Posted: 27 February 2006, 16:58 PM    Post subject:

While I am in favor of giving me the most raw speed possible, and therefore sacrifice runtime checking, stack checking can solve some really hard-to-diagnose problems that occur intermittently and are hard to reproduce.

As a matter of fact, those exact same symptoms are very probably indicative of a stack overflow.

The problem with detecting the problem during runtime, is what to do with it. It is quite likely that the hardware will be running autonomously, so there is likely not to be any "standard output" to send the report. So, in all likelihood, all the error detection can do is stop the proccessor or create a shut-down condition, which is most likely what will happen anyway (but in an uncontrolled way).

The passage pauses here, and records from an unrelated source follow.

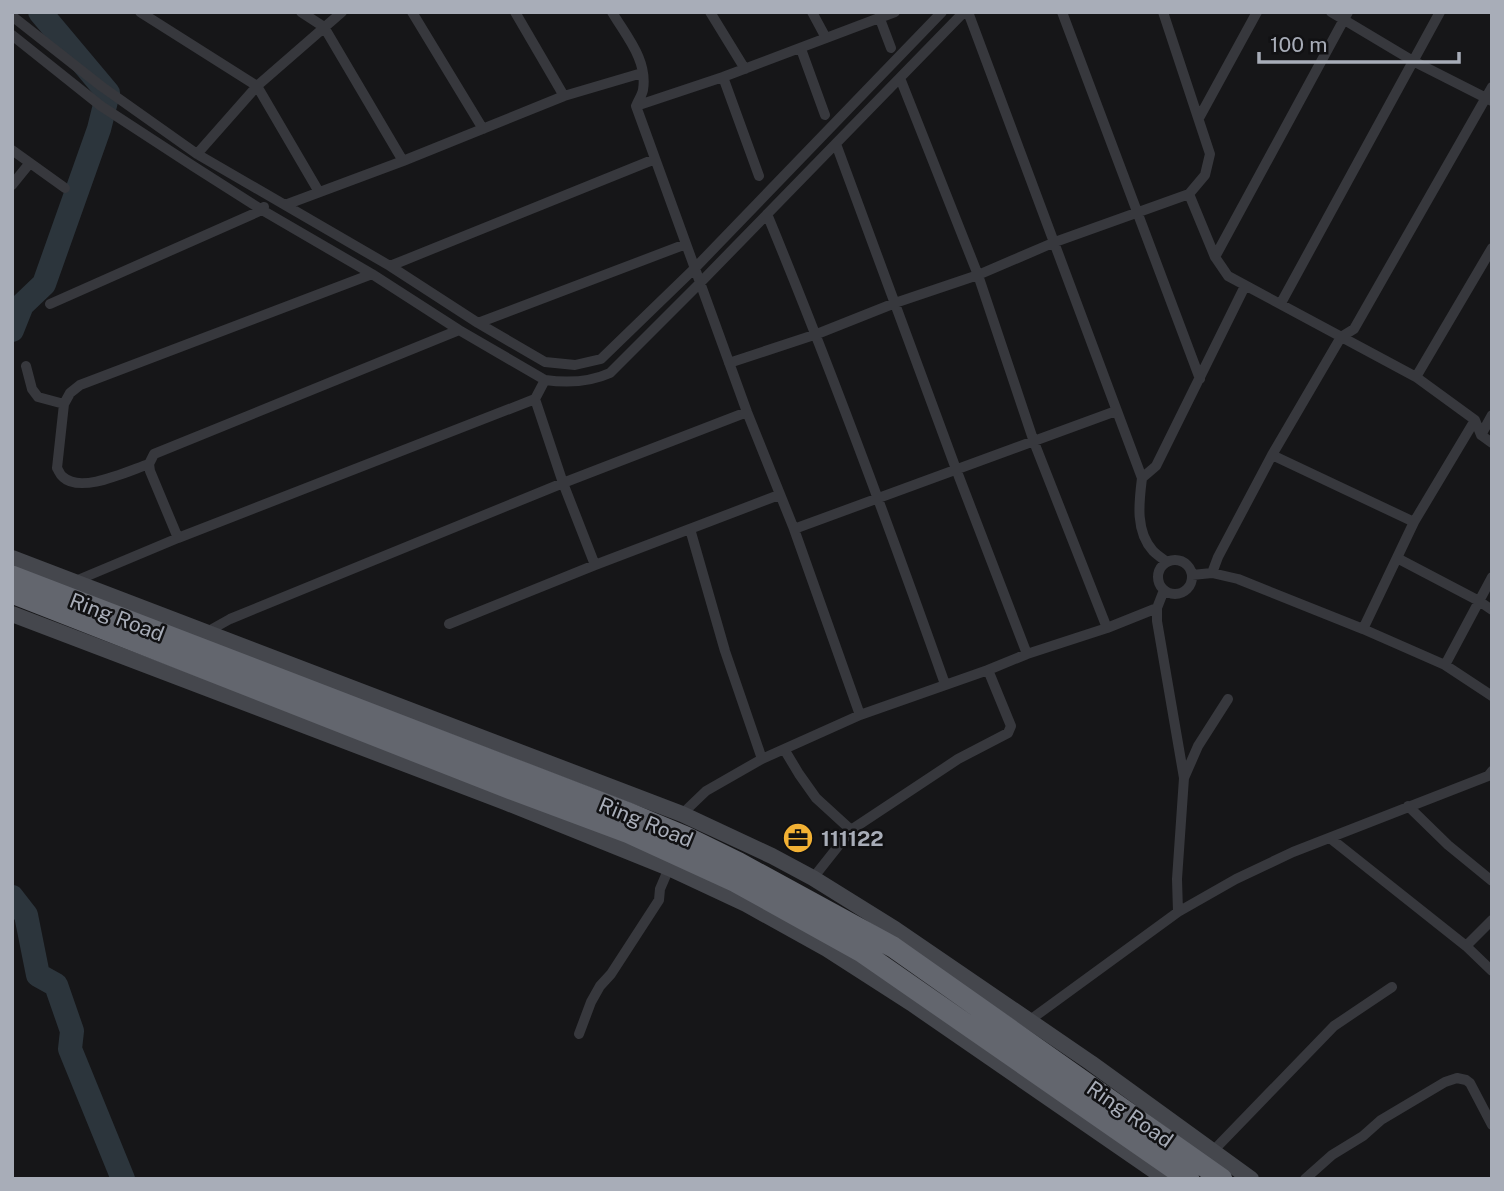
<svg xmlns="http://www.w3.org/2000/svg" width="1504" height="1191" viewBox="0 0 1504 1191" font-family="'Public Sans',sans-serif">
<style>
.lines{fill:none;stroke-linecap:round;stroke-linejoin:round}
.river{stroke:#2c353c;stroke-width:24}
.street{stroke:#37383d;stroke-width:10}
.secondary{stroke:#45474d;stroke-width:16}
.highway{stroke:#63666e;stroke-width:21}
.labels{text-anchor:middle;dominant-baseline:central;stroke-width:5;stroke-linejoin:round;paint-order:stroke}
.street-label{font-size:21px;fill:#a8adb8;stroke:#111113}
.poi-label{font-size:21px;font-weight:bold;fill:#a8adb8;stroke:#111113;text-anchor:start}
</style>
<rect width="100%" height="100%" fill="#161618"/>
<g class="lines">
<path class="river" d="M 12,330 L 22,305 L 44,284 L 99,129 L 108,93 L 40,12
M 12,897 L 26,915 L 38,975 L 56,985 L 72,1031 L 70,1049 L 123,1179"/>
<path class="street" d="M 140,12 L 257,86 L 319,192
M 301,12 L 324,27 L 403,161
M 412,12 L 483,129
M 515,12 L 564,96
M 612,12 C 626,36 648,60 643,90 C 642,95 638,101 636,106 L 747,412 L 794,529 L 860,715
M 710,12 L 745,69
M 812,12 L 826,38
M 968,12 L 1142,478 C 1139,502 1135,531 1153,551 C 1157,555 1163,559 1167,562
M 1062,12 L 1200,379
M 1331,12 L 1413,61 L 1492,101
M 12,16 L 101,86 L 197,154 L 390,266 L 478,323 L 545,362 L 575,365 L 601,359 L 695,268 L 942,12
M 880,19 L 891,48
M 12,35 L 101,106 L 193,166 L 262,210 L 372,274 L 459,330 L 545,380 C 566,383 590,382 610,373 L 700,283 L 964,12
M 801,49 L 825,115
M 723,77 L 759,176
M 900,78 L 978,275 L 1034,442 L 1107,628
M 636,106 L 723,77 L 895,12
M 1199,118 L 1257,12
M 836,144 L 956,469 L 1027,654
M 12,150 L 65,188
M 197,154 L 257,86 L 342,12
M 12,185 L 29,164
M 1189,194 L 1215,257 L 1228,276 L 1416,377 L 1475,420 L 1481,435 L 1492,443
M 285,205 L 403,161 L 564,96 L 642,73
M 767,214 C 831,369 889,526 945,684
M 1215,257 L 1348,12
M 390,266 L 655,159
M 1281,303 L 1440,12
M 50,304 L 262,210 L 264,207
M 478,323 L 686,244
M 729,363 L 817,334 L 895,303 L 978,275 L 1055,242 L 1189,194 L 1205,175 L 1210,154 L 1163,12
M 26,366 L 32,389 L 38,397 L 64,404
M 1416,377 L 1492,248
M 535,399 L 563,483 L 595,565
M 1481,435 L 1492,415
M 1272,455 L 1414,522
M 149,464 C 128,471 81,494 63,477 C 60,475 59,471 57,468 L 64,404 L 70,393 L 80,385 L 372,274
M 1142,478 L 1156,466 L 1245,286
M 690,529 L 725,651 L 762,759
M 794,529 L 1116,411
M 178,538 L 150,471 L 149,464 L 154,454 L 459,330
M 1397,558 L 1479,601 L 1492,610
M1158 577a17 17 0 1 1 34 0a17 17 0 1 1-34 0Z
M 1212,573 L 1218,557 L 1272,455 L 1341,337 L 1354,329 L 1492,87
M 1192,575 L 1212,573 L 1238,579 L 1363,629 L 1445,665 L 1492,696
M 73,582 L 178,538 L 535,399 L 545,380
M 449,624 L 595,565 L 779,495
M 1363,629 L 1414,522 L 1475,420
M 205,633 L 230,619 L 563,483 L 747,412
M 1445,665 L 1492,577
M 784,749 L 799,774 L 816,798 L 851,830
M 1184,778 L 1198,746 L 1228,699
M 1408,806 L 1448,845 L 1492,881
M 682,814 L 706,791 L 762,759 L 860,715 L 988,670 L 1027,654 L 1107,628 L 1157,608
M 1330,838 L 1466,946 L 1492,971
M 813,878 L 851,830 L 958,759 L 1008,733 L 1011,726 L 988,670
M 1178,912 L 1236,879 L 1293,852 L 1488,776 L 1492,771
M 1466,946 L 1492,920
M 1030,1020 L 1178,912 L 1177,879 L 1184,778 L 1157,621 L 1157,608 L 1164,590
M 579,1034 L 591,1002 L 600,986 L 611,974 L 659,900 L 660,889 L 669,868
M 1213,1151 L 1334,1026 L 1392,987
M 1305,1179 L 1332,1155 L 1363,1136 L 1381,1120 L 1445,1082 L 1457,1078 L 1466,1080 L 1470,1083 L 1492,1125"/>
<path class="secondary" d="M 12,558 L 682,814 L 772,856 L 813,878 L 895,929 L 1091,1063 L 1251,1179
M 12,614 L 505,802 L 669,868 L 746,904 L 827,949 L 911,1003 L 1166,1179"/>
<path class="highway" d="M 12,576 L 626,812 L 686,837 L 739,863 L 893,947 L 1222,1179
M 12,593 L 511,789 L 629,833 L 736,882 L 862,952 L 1189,1179"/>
</g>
<defs>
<g id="office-disc" transform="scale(1.575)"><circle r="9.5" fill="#f2b134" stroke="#111113"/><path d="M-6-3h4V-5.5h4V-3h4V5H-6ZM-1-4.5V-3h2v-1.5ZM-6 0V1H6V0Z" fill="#111"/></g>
</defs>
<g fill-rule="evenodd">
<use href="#office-disc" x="798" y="838"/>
</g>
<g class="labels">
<g class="street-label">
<text transform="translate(117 617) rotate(21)">Ring Road</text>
<text transform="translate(646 822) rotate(22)">Ring Road</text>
<text transform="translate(1130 1114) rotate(35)">Ring Road</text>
</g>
<g class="poi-label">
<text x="821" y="838">111122</text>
</g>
</g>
<rect width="1504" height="1191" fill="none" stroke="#a8adb8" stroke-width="28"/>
<path d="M1259 52v10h200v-10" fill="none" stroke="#a8adb8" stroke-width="3.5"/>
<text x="1270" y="52" font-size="21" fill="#a8adb8" stroke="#111113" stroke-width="5" paint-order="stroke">100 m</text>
</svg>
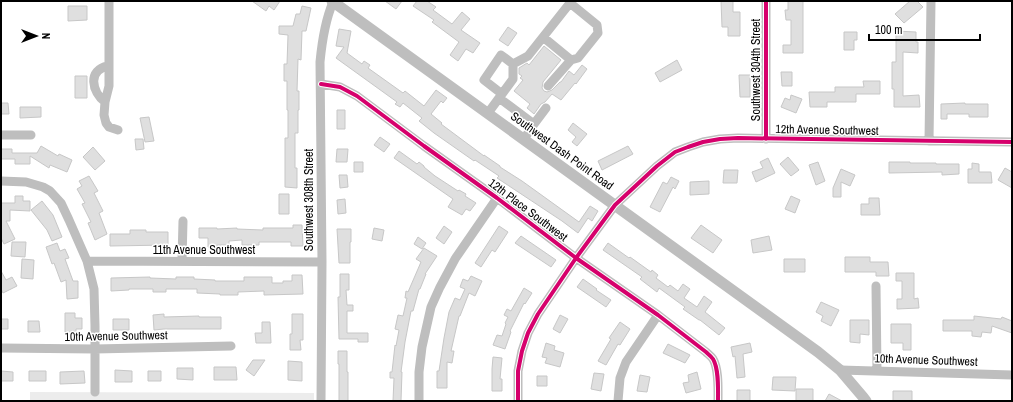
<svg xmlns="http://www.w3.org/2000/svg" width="1013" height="402" viewBox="0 0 1013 402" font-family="'Archivo Narrow',sans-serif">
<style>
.green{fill:#ececec}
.building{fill:#dfdfdf;stroke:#c7c7c7}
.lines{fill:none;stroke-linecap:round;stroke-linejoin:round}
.minor{stroke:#bebebe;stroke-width:9}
.major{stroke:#bebebe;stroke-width:11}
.cycleway-casing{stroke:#fff;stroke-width:6}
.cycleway{stroke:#d6006c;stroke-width:4}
.labels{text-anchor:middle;stroke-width:3;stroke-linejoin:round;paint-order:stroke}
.street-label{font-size:12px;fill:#000;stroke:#fff}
</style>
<rect width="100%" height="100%" fill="#fff"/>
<!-- green -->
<path class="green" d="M30 392 314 393V401H30Z"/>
<!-- building -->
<path class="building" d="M252 1H280L274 10 269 6 266 11Z
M385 1H402L396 9Z
M417 1H427L436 7 433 10 452 24 462 12 470 19 461 30 480 43 473 53 466 49 458 61 450 55 459 42 432 22 434 20 413 6Z
M721 1H733V12H740V36H728V27H722Z
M788 1H803V53H783V45H791V20H786L785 10H788Z
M910 1H917L923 7 904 23 895 14Z
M68 6H87V20L68 21Z
M302 6 311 8 306 31H302L301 60 298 59 297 91H299V110H298V133H295V168H297V188L285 187V138H288V110H287V81H284V64H287L288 35 279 34V26H293L296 14H300Z
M508 27 517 33 508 46 499 40Z
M339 29 351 31 347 53 362 64 364 61 370 65 368 68 403 93 405 91 424 106 436 90 447 98 443 103 441 101 431 114 442 123 441 124 484 156V155L500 166V167L522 181 579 222 590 206 598 211 592 221 588 218 578 233 562 221 497 178 499 176 475 160 474 161 434 133 419 121 422 118 403 103 400 107 395 104 397 102 336 58 344 47 336 46Z
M896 31 916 32V42H918V53L903 52V96L919 95 920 107H894V89H892V62H896Z
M844 32H857V40H854V50H844Z
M544 46 561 60 543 82 542 88 544 91 547 92 552 90 560 82H561L569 71 574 75 582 65 587 69 576 84 575 83 561 100 552 94 545 102 541 104 534 114 527 108 530 104 514 91 523 80 520 78 522 76 519 74V68L527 63 529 65Z
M677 60 682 70 660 82 655 73Z
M781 72H792V86H782Z
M739 75H750V97H740Z
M75 76H87V98H75Z
M863 81H880V94H856V102H827V107H810L809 92H835V87H864Z
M791 95 802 99 796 113 781 107 785 98 790 100Z
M1 103H8L9 114H1Z
M965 103V104H988V117H969V114H947V119H941V104Z
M20 107H41V117L20 118Z
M337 110H345V129H337Z
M149 117 154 141 145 142 140 118Z
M573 123 587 134 577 146 572 142 576 137 568 130Z
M380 137 390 144 384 152 374 145Z
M135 139H143L144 149 136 150Z
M41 146 58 156 59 154 72 160 67 172 50 165 49 168 30 156V164H15V159H1V149H12V153H37Z
M628 146 633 154 602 170 598 161Z
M93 147 105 161 95 170 83 157Z
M337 149H348L347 162H336Z
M399 151 417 164 419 162 424 166V167L435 176 458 191 459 190 466 194 465 196 476 203 470 211 466 209 462 215 448 207 453 199 394 158Z
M788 157 799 170 791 176 780 164Z
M768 158 775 173 756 182 752 172 763 168 760 162Z
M354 162H363V172H354Z
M818 162 825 181 816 185 809 165Z
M889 162H910V163H936V164H959V174L942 175V172L889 173Z
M972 163 979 164V172H991L992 183H968V169H972Z
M1005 168 1012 172V188L998 180Z
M841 169 855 175 850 186 841 182V197H833V188Z
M724 170H738L737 183H723Z
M339 175H347L348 187 340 188Z
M89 176 98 191 94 193 103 211 99 213 107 234 95 240 88 223 91 222 82 204 85 203 77 189 82 186 79 181Z
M671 177 679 181 675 189 673 187 660 212 650 207 663 182 667 184Z
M709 181V194L690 195V182Z
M279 194H289V214H279Z
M15 196H23V201H30V211L10 210V221H6L15 239 4 244 1 238V203H15Z
M791 196 800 200 795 213 785 209Z
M869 198H879L880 215H861V204H869Z
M345 199 346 213 338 214 337 200Z
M42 201 53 215 62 237 52 241 47 230 31 210Z
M293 225H302L303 246H291V242H259V245H242V240L229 241V245H217V247H208V238H199V228H217V229L237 228V229L263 230V228H293Z
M701 225 722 240 713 253 691 238Z
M444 226 452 232 444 244 436 238Z
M499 226 508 232 495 252 492 250 481 267 475 263Z
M374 228 384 230 382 241 372 239Z
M337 229H351V242H350V263H339Z
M130 230H146V232H168V245L110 246V234H130Z
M521 236 556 260 551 267 515 243Z
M769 236 772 250 753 253 751 240Z
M418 237 426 243 422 249 414 244Z
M12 242H26L25 257 11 256Z
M57 243 60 251 65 249 69 258 65 259 73 281H78V298L67 299 66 280 61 282 54 263 52 264 46 247Z
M608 243 629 258 630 257 651 272 652 270 658 275 656 278 668 287 670 285 678 291 683 284 690 289 684 298 697 307 704 296 712 302 705 312 725 328 719 335 700 320H699L683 309 685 307 659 288 657 292 640 279 642 277 603 250Z
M424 248 437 256 425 274H426L420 289H419L413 311H411L405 342 401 372H402L401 401H393L394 378H390V372H392L395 345 396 346 399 330 395 329 398 315 403 316 407 298H405L406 291 408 292 421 262 416 259Z
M845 257H870V262H888L889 276H876V272H845Z
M22 259 34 260 33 279 21 278Z
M784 259H805V272H784Z
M1 271 6 280 12 277 17 286 3 293 1 289Z
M896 273H914V299L918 298 919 308 897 309V299H902V281H896Z
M340 274H349V290H346L347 305H353V311H347V333H368V342H358V339H339L338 297H340Z
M292 275H302L303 294 264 295V291L238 292V295H220V294L197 293V289H166V292H153V289H129V290L111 291V278L150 277V278L176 279V277H194V279L215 280V281H244V277H272V283H283V281H292Z
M471 276 482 281 475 296 469 293 460 316H459L451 351H454L452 363 447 362V388H437V371H439L444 338 449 312 455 298 460 300 465 289 460 287 463 279 468 281Z
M583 279 597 289 596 290 611 300 606 307 577 287Z
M524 288 532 293 525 304 524 303 510 331 511 332 505 349 493 345 497 335 502 336 506 324 505 323 508 317 504 315 507 309 511 311Z
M821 302 839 310 831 326 821 321 823 316 816 312Z
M65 313H75V318H82V329H76V332H65Z
M164 314V317L199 316V317H221V329H164L154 330 153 315Z
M292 314H303V340H300L301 350H290V334H292Z
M560 315 568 319 560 333 553 329Z
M974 316 1001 319 1002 317 1012 321V333L992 326 991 333 982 332 981 337 972 336V331H943V320H974Z
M1 319H8V329H1Z
M113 319H129V330H113Z
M850 320H869V335L860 334V343L850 342Z
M28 321H39L40 332H28Z
M262 322H270L271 343H256L255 333H262Z
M620 322 630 329 620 345 618 344 606 365 598 361 611 339 609 338Z
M891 324H911V350H903V343H891Z
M546 343 555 346 554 350 564 353 560 367 545 363 547 358 542 357Z
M750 343 752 352 743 354 745 377 737 378 735 356 733 357 731 347Z
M668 344 690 355 685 363 663 353Z
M338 351H347V372H348V401H339V364H338Z
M493 357 502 358 500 379H502V391H492V369Z
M253 360H265L254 376 246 370Z
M288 361 302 362V381L288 380Z
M214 367H236L237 380H214Z
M177 368H193V380L177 379Z
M115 370 132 371V382H115Z
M1 371 13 372V381H1Z
M29 371H46V381H29Z
M84 371 85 383 60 384V372Z
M148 371H161V381H148Z
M697 372 701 389 686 393 683 383 689 382 688 375Z
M594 373 604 374 601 391 591 389Z
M640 375 650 377 647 392 637 391Z
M537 376H547V386H537Z
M773 377H796L795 391 772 390Z
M796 389H813V401H796Z
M737 390H750V401H737Z
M893 391H912V401H893Z
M829 394 842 401H825Z"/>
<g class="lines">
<!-- minor -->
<path class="minor" d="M109 1V86L105 102 104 115 106 123 109 127 118 130
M766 1V139
M543 37 571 60
M513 64 528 56 570 3 597 25 598 33 578 58 571 60 548 86
M321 84 340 87 357 96 424 146 497 198 576 258 658 315 706 352C708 354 711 356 713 359 719 369 718 389 718 401
M499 98 534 124 524 139
M105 102C92 92 87 70 108 66
M488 113 513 79V64L501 55 484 80 502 94
M534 124 546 108
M1 135H31
M929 141 931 1
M1 181 26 182 43 187 50 191 61 203 69 220 87 261 94 289 95 326V392
M87 261 322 262
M182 261 183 221
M876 286 877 371
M1 348 95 349 231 346
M840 370 1012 375
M321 401 322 262 320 62C322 41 325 21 333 2
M419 401V372L422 347 431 307 440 287 455 259 497 198
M518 401V371L522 351 528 333 538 314 576 258 615 205 657 166 675 152 688 147 703 142 720 139 738 138 1012 142
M618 401 620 378 626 362 658 315"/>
<!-- major -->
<path class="major" d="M332 1 818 352 840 370 863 397 866 401"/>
<defs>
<path id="cycleway" d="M766 1V139
M321 84 340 87 357 96 424 146 497 198 576 258 658 315 706 352C708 354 711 356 713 359 719 369 718 389 718 401
M518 401V371L522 351 528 333 538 314 576 258 615 205 657 166 675 152 688 147 703 142 720 139 738 138 1012 142"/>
</defs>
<!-- cycleway casing -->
<use href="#cycleway" class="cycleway-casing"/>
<!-- cycleway -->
<use href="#cycleway" class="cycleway"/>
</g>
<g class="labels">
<!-- street labels -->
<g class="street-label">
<text transform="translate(756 70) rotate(-90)" y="4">Southwest 304th Street</text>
<text transform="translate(827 130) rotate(1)" y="4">12th Avenue Southwest</text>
<text transform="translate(562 151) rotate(36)" y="4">Southwest Dash Point Road</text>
<text transform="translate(309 200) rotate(-90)" y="4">Southwest 308th Street</text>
<text transform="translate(528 210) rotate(37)" y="4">12th Place Southwest</text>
<text x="204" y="254">11th Avenue Southwest</text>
<text transform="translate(116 336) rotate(-1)" y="4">10th Avenue Southwest</text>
<text transform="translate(926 360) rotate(2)" y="4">10th Avenue Southwest</text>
</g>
</g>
<!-- border -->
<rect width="1013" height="402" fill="none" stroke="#000000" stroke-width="4"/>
<!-- north arrow -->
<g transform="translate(36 36) rotate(90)" stroke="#ffffff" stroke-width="3" paint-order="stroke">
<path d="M0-3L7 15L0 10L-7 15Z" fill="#000000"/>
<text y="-6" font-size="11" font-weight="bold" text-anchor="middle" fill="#000000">N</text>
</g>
<!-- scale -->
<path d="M869 34v6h111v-6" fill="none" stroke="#000000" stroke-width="2"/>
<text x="875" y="34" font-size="12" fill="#000000" stroke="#ffffff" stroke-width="3" paint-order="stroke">100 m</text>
</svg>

As for bounds checking, I can manage on my own and avoid some major processing overhead! It is ususally clear when I have exceeded the bounds of my variable type.... THis is a problem which I encounter all too frequently. Integer variables can contain some pretty big numbers relatively speaking, but just a could of multiplications and poof you have some REALLY big numbers. The other day, I was checking the bounds of some long math, and I realized that I would be getting an integer 10x larger than any unsigned long! I had to do some not so easy math to figure out how to reduce the magnitude without creating any rounding errors. I finally figured it out. Obvious in retrospect.

I saw an applicable quote: "Inside every big problem is a little problem waiting to be let out!"